PW: As your memoir On Borrowed Words makes clear, you are Mexican and Jewish, living in America. How do you reconcile your various identities, and how do they affect your writing?
IS: I grew up as a Mexican Jew, or as a Jew in Mexico. I was in a small minority there, in some way ghettoized, living not quite in the present tense. For a variety of reasons, mainly the fact that I wanted to become a writer and I didn't feel that being a Jew and a writer could come together for me in Mexico, I tried to make aliya [move to Israel], lived in Spain and eventually returned to Mexico. Then I came to the U.S. and there was a reversal of identity. All of a sudden, I was a Mexican, and no one could care less that I was a Jew. (Had I arrived in the Midwest, I think that reality would have been different.)
I read widely in my adolescence and I really grew up with the sense of cosmopolitanism, reading world literature. I don't feel you have to limit yourself to one particular environment, Mexican or American. On the contrary, literature was a liberating tool in which you were able to jump from your little corner of the world to the entire world.
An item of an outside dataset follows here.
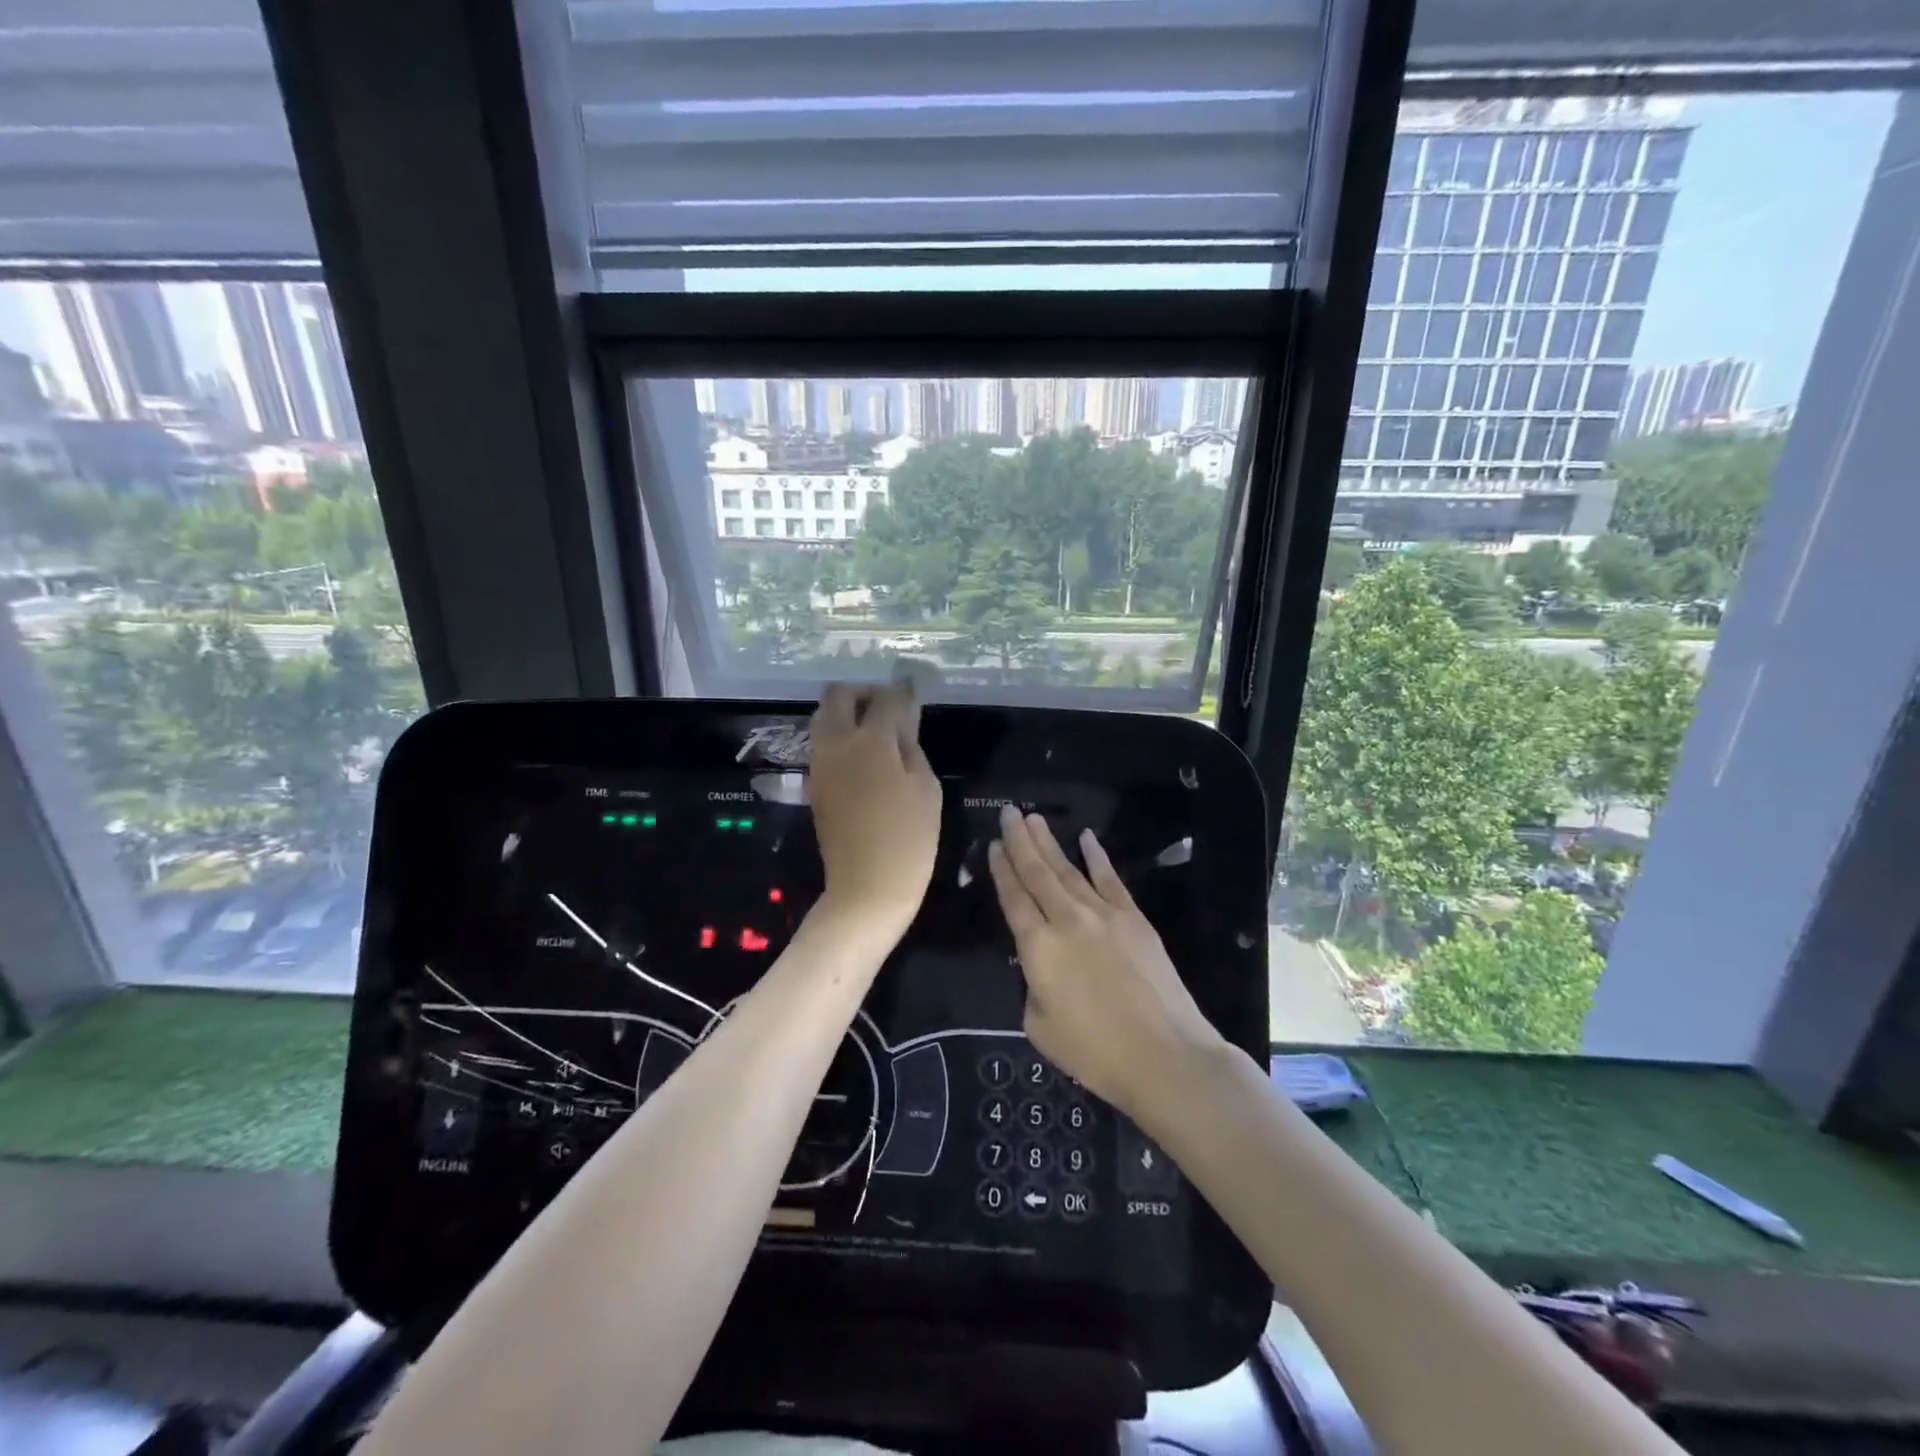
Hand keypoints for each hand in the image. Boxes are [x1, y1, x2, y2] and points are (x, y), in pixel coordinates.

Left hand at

That has been my quest as a Latino in the United States. I feel we Latinos are perceived as an ethnic group, and as an ethnic group you always have to be writing about the ghetto, about being marginalized. I think the Jewish component has forced me to see things differently. I have been attacked by other Latinos for this.
PW: You chose to write your memoir not in Spanish, but in English. Why?
IS: I wanted to write a book that in some way was in translation but without an original. I wanted to go to the language where today I feel most comfortable, and the one I am in love with as a matter of choice. I feel I was born accidentally into Spanish, and while I love the Spanish language, my connection with it was the result of a series of historical accidents that occurred to the Jews.
What I wanted to do in the book was explore the issue of language in all ways—not just Spanish, Hebrew or Yiddish—but also the language of my father, who was an actor, the language of the body. The language of my brother [a pianist and composer], who uses music—music is the only thing that saves him.
PW: You have written or edited 17 previous books, including anthologies of Latino writing and your own short stories. Why, after all that, have you written a memoir, and why now?
IS: I live with an eternal fear of death that has to do with an envy I feel for my father. When he acts, he is the happiest man alive. But off the stage, he's just a neurotic. Theater is about the present, about connecting with people right there in front of you. Writing is more about connecting with the past and the future. Life is so filled with accidents, I just wanted to write about the period in which I am alive and to defy death by doing so.
PW: You said once in an interview that if you were not in a minority, you would cease to write. What did you mean by that?
IS: I think the Jews in the United States have become too comfortable in this environment. And as I see it, that's very dangerous. Jews need to be at once insiders and outsiders, need to be witnesses and participants. This sense of not fully belonging is essential to me.